Economic and social participation of vulnerable displaced persons

Project description

Title: Economic and social participation of vulnerable displaced people and local populations in the Caucasus
Commissioned by: German Federal Ministry for Economic Cooperation and Development (BMZ)
Countries: Armenia, Azerbaijan, Georgia
Overall term: 2017 to 2021

Context

In the South Caucasus, internally displaced people (IDPs) and refugees are a particularly vulnerable group. Due to longstanding territorial conflicts in the region, a large part of the population has been displaced. There are currently about 900,000 IDPs in the area, which is roughly seven per cent of the total population. As a result of these frozen conflicts, the situation of IDPs in all three countries is extremely complex and highly sensitive at both domestic and foreign policy levels. Displaced people in the South Caucasus face many difficulties, including finding a balance between integration and attachment to their old homeland, having to abandon their education, coming to terms with being uprooted and dealing with inadequate housing, lack of prospects and the danger of political instrumentalisation. This puts them at a particular disadvantage when it comes to opportunities for economic and social development.
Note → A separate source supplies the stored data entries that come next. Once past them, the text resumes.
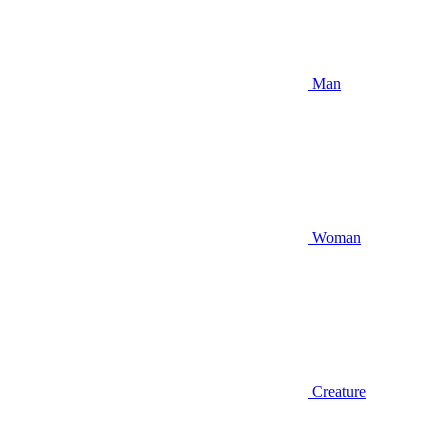
Man
Woman
Creature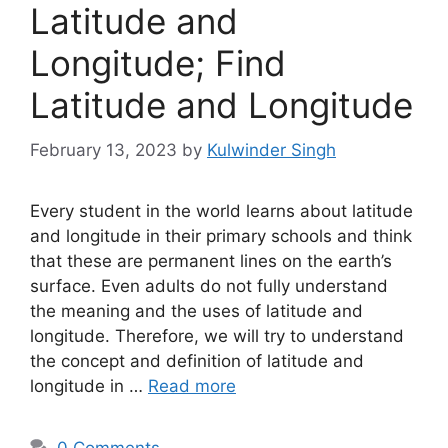
Latitude and
Longitude; Find
Latitude and Longitude
February 13, 2023
by
Kulwinder Singh
Every student in the world learns about latitude
and longitude in their primary schools and think
that these are permanent lines on the earth’s
surface. Even adults do not fully understand
the meaning and the uses of latitude and
longitude. Therefore, we will try to understand
the concept and definition of latitude and
longitude in …
Read more
0 Comments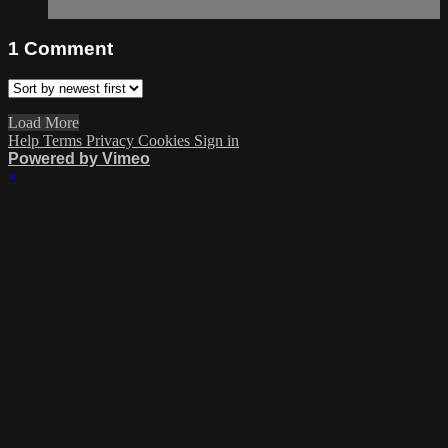
1
Comment
Load More
Help
Terms
Privacy
Cookies
Sign in
Powered by Vimeo
×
Despite recent economic growth, all three countries still face the challenge of overcoming poverty and social exclusion, which affects a significant proportion of the population. Displaced people lack access to education and economic development support, are more often unemployed and socially isolated, have lower life expectancy and participate less in society.

Objective

Economic and social participation among disadvantaged displaced people and the local population in the Caucasus has improved.

Approach

This objective will be achieved through measures in the following four fields of action:

  • Supporting the capacity of public authorities to improve the provision of services to vulnerable groups;
  • Strengthening the skills and qualifications of vulnerable groups, with particular emphasis on employability, market-relevant career orientation, job matching, business start-up advice, professional qualifications and psychosocial measures;
  • Developing the local private sector - strengthening the demand for labour and creating opportunities for vulnerable people to take up employment and earn an income;
  • Encouraging community and voluntary engagement to improve local participation, community resilience and social cohesion.
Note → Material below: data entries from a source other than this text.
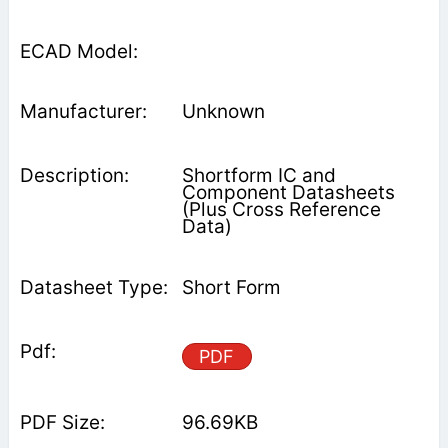
Unknown
Shortform IC and
Component Datasheets
(Plus Cross Reference
Data)
Short Form
PDF
96.69KB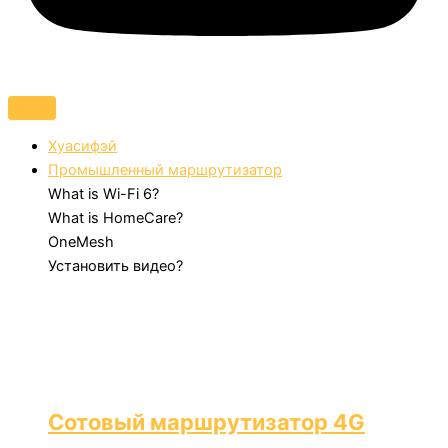
Хуасифэй
Промышленный маршрутизатор
What is Wi-Fi 6?
What is HomeCare?
OneMesh
Установить видео?
Сотовый маршрутизатор 4G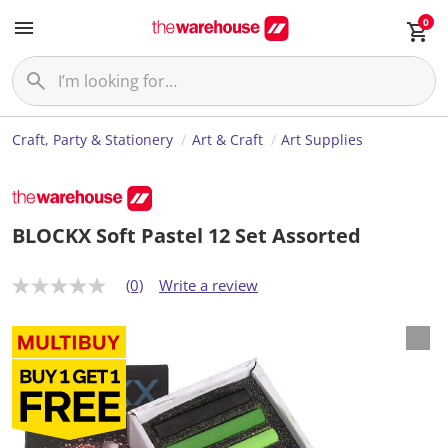
0
Craft, Party & Stationery
Art & Craft
Art Supplies
BLOCKX Soft Pastel 12 Set Assorted
(0)
Write a review
N
o
r
a
t
i
n
g
v
a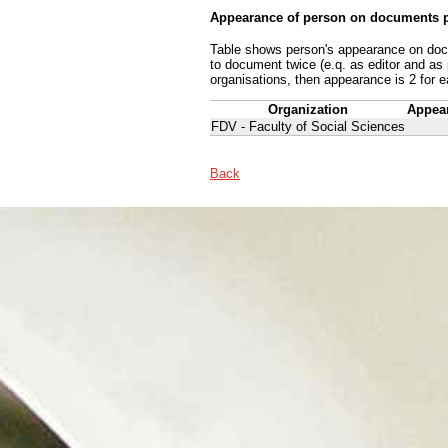
Appearance of person on documents p
Table shows person's appearance on docum
to document twice (e.q. as editor and as
organisations, then appearance is 2 for e
Organization
Appea
FDV - Faculty of Social Sciences
Back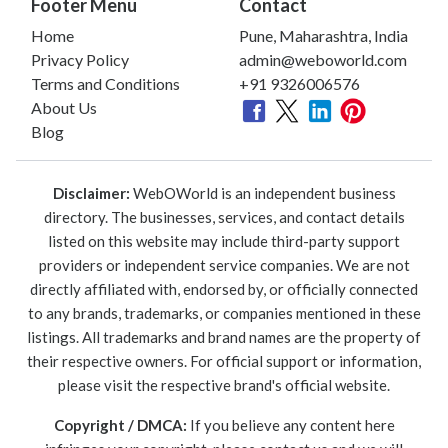
Footer Menu
Contact
Home
Pune, Maharashtra, India
Privacy Policy
admin@weboworld.com
Terms and Conditions
+91 9326006576
About Us
Blog
Disclaimer:
WebOWorld is an independent business
directory. The businesses, services, and contact details
listed on this website may include third-party support
providers or independent service companies. We are not
directly affiliated with, endorsed by, or officially connected
to any brands, trademarks, or companies mentioned in these
listings. All trademarks and brand names are the property of
their respective owners. For official support or information,
please visit the respective brand's official website.
Copyright / DMCA:
If you believe any content here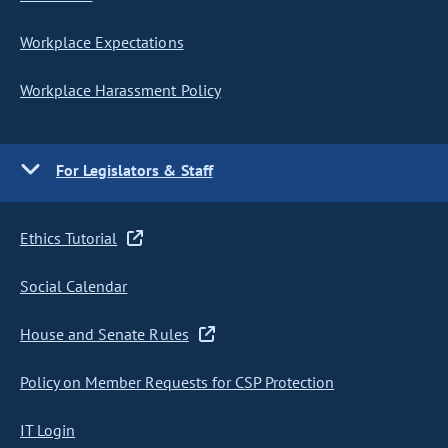
Workplace Expectations
Workplace Harassment Policy
For Legislators & Staff
Ethics Tutorial
Social Calendar
House and Senate Rules
Policy on Member Requests for CSP Protection
IT Login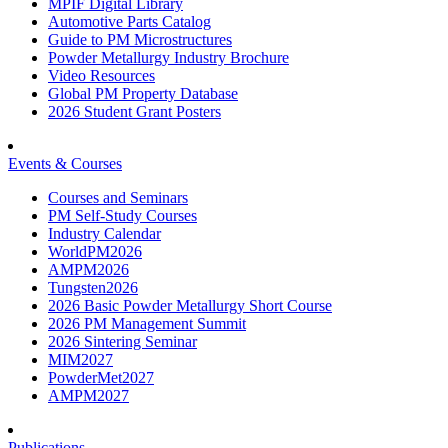
MPIF Digital Library
Automotive Parts Catalog
Guide to PM Microstructures
Powder Metallurgy Industry Brochure
Video Resources
Global PM Property Database
2026 Student Grant Posters
Events & Courses
Courses and Seminars
PM Self-Study Courses
Industry Calendar
WorldPM2026
AMPM2026
Tungsten2026
2026 Basic Powder Metallurgy Short Course
2026 PM Management Summit
2026 Sintering Seminar
MIM2027
PowderMet2027
AMPM2027
Publications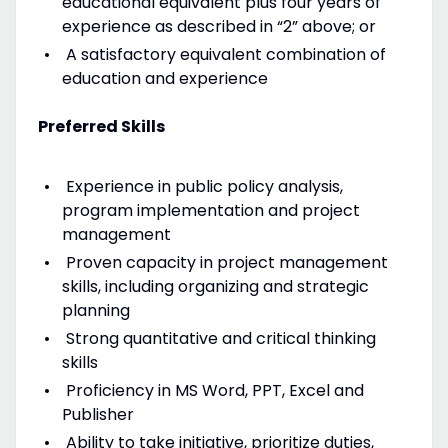
educational equivalent plus four years of
experience as described in “2” above; or
A satisfactory equivalent combination of
education and experience
Preferred Skills
Experience in public policy analysis,
program implementation and project
management
Proven capacity in project management
skills, including organizing and strategic
planning
Strong quantitative and critical thinking
skills
Proficiency in MS Word, PPT, Excel and
Publisher
Ability to take initiative, prioritize duties,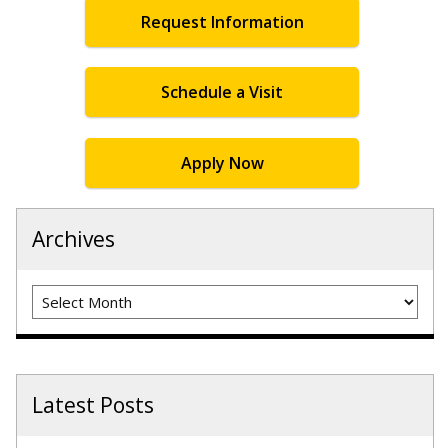
Request Information
Schedule a Visit
Apply Now
Archives
Archives
Latest Posts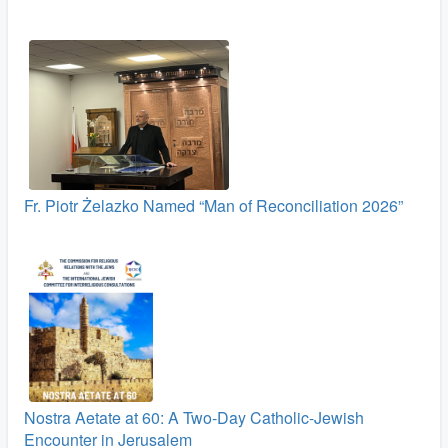
Fr. Piotr Żelazko Named “Man of Reconciliation 2026”
Nostra Aetate at 60: A Two‑Day Catholic-Jewish
Encounter in Jerusalem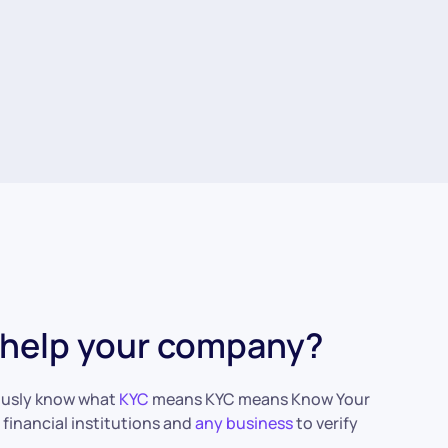
n help your company?
iously know what
KYC
means KYC means Know Your
 financial institutions and
any business
to verify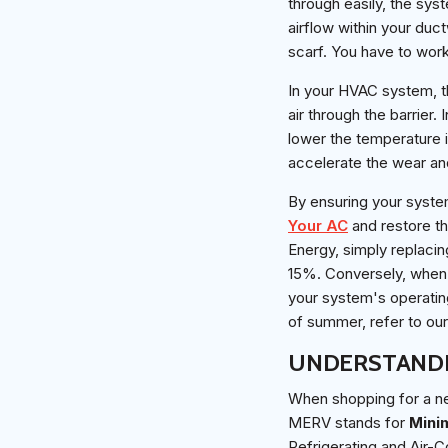
through easily, the sys
airflow within your duct
scarf. You have to work
In your HVAC system, th
air through the barrier.
lower the temperature i
accelerate the wear an
By ensuring your syste
Your AC
and restore th
Energy, simply replacin
15%. Conversely, when f
your system's operatin
of summer, refer to o
UNDERSTANDI
When shopping for a new
MERV stands for
Mini
Refrigerating and Air-C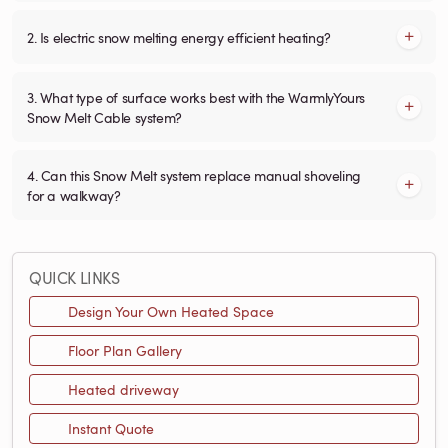
2. Is electric snow melting energy efficient heating?
3. What type of surface works best with the WarmlyYours
Snow Melt Cable system?
4. Can this Snow Melt system replace manual shoveling
for a walkway?
QUICK LINKS
Design Your Own Heated Space
Floor Plan Gallery
Heated driveway
Instant Quote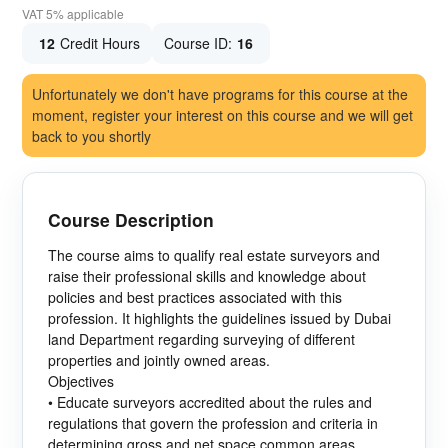
VAT 5% applicable
12
Credit Hours
Course ID:
16
Unfortunately we don't have programs for this course at the
moment, register your interest on this course and we will get
back to you shortly
Course Description
The course aims to qualify real estate surveyors and
raise their professional skills and knowledge about
policies and best practices associated with this
profession. It highlights the guidelines issued by Dubai
land Department regarding surveying of different
properties and jointly owned areas.
Objectives
• Educate surveyors accredited about the rules and
regulations that govern the profession and criteria in
determining gross and net space common areas.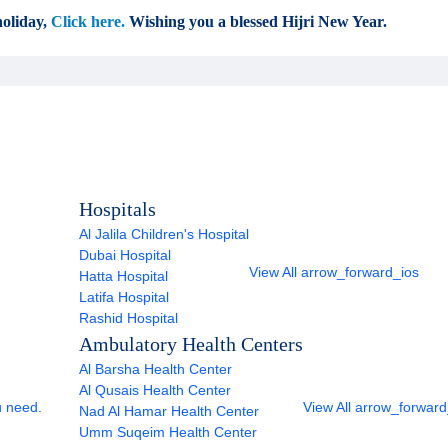
oliday,
Click here.
Wishing you a blessed Hijri New Year.
Hospitals
Al Jalila Children's Hospital
Dubai Hospital
View All
arrow_forward_ios
Hatta Hospital
Latifa Hospital
Rashid Hospital
Ambulatory Health Centers
Al Barsha Health Center
Al Qusais Health Center
u need.
View All
arrow_forward
Nad Al Hamar Health Center
Umm Suqeim Health Center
The project, which is known by its abbreviation ‘EPIC’, pursues an integrative approach that benefits all vulnerable population groups and promotes their economic and social participation. The project combines activities to support employability and business start-ups with efforts to strengthen non-profit organisations and civil society, thereby covering various aspects of social participation. All measures are geared to the needs of the target group and include psychosocial support services to build the participants’ capacity to help themselves. By providing advice to state partners, the project also encourages institutions to get involved.

Results

The measures that have been implemented are beginning to bear fruit. Public stakeholders are using their improved capacities to develop and apply demand-oriented approaches for vulnerable population groups. And the beneficiaries of measures to promote employability and entrepreneurship are taking advantage of their improved skills to find jobs or set up businesses. About half of those who have taken part in employment promotion programmes have so far found work. With project support, micro, small and medium-sized enterprises (MSMEs) are optimising their value chains and increasing their productivity, which is creating additional jobs. Social participation has also been given a boost. Through interesting activities, motivation training and new (self-managed) spaces, women and young people in particular are being encouraged and enabled to play an active role in local society. In this way, women’s and youth groups are helping to address local needs, participating visibly in community life and making their voices heard.